心ここにあらずで生きているので、「ミス」をしがちだ。電車をのりすごしたり、さっきまで覚えていた30分後の打合せを急にど忘れしたり、映画館に来たのに前売りチケットを忘れたりなど、日常茶飯事。ああまたミスしてしまった、と、いつも私は情けない。

今日も情けなかった。

プロレスを観に、電車にのっていた。携帯の充電は、昨晩のうちにプラグにさすなんてこと、もちろんしなかったので、あと30%しかない。でも、今見ている韓国ドラマ「ロマンスは別冊付録」で頭がいっぱいだから、充電もないのに、それを見ていた。

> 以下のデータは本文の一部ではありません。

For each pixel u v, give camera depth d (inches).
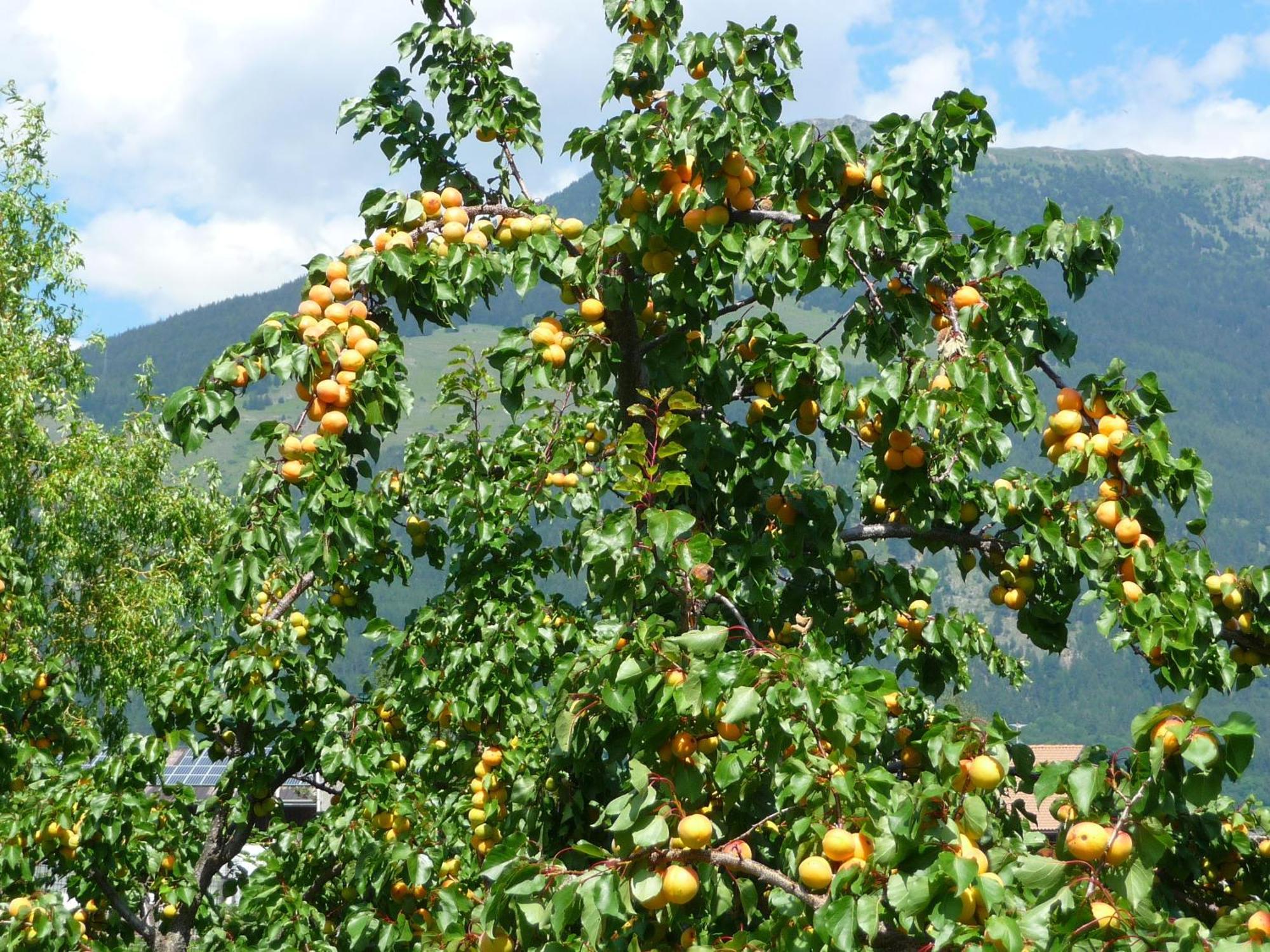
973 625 351.9
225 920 332.8
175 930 305.7
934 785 119.1
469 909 191.5
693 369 221.6
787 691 131.9
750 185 196.5
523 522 281.4
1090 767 119.1
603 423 285.9
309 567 164.4
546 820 201.9
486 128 223.6
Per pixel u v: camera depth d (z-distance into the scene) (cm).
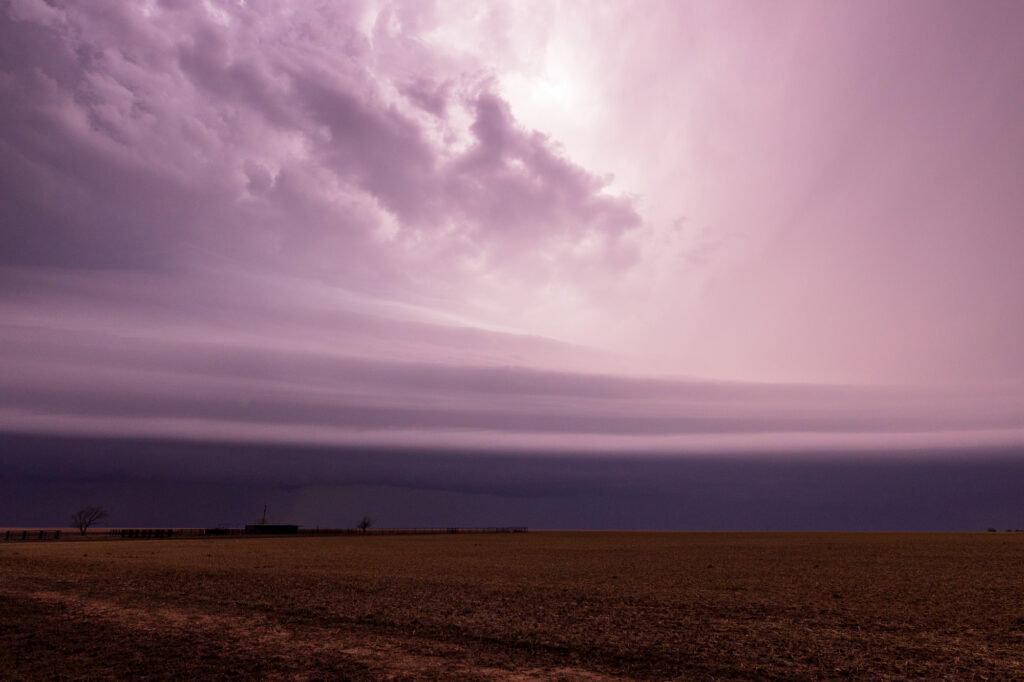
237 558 4944
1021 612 2456
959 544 7594
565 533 13962
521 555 5819
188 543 7506
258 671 1597
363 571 3966
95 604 2509
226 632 2017
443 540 9412
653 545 7800
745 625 2183
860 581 3541
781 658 1728
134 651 1786
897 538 9769
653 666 1647
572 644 1877
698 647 1845
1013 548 6662
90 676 1555
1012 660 1709
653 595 2920
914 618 2327
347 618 2252
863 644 1891
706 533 13775
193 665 1645
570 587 3212
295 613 2344
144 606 2470
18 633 2005
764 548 6988
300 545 7288
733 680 1534
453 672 1584
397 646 1845
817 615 2391
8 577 3353
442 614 2345
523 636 1984
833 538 9962
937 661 1702
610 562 4956
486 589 3097
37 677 1547
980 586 3294
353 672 1584
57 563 4206
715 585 3347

それで、京急蒲田駅についた。PASMOのチャージ残高がどれくらい残っているかなんてのも、もちろん把握していません。いちかばちかでタッチしたところ、やはり、残高不足。チャージしようとしてリュックをあけると。財布がない。そうだ、今朝コンビニへいったときに別のバッグに入れ、そのままだ。

ここで途方にくれてしまった。チャージが出来なければ、改札の外に出られない。駅員さんにお金が借りられないか聞いたところ、それはできないという。試合が始まってしまう。ひとまず後で返すので、ということで、外に出させてもらった。

京急蒲田駅から大田区総合体育館までは少し距離がある。その道すがら、私は情けなかった。

到着すると、試合はもう始まっていた。暗闇に目が慣れず、自分の席を見つけるために、人々の視界を遮ってしまった。本当にどうしようもない迷惑人間である。

ようやく座ると、上谷沙弥選手が美しかった。泣いてしまった。さっき改札から出られなかったとき、大人だから泣かなかったけれど、本当は泣きたかった。大泣きしたかった。情けないし、何より心細かった。だから、舞うように技を繰り出し、倒されても食い下がっていく上谷選手を見たら、堰を切ったように涙が溢れてしまった。

その後の試合も、ことあるごとに、選手の皆さんが強くて美しくて、自分が情けなくて、泣き続けてしまった。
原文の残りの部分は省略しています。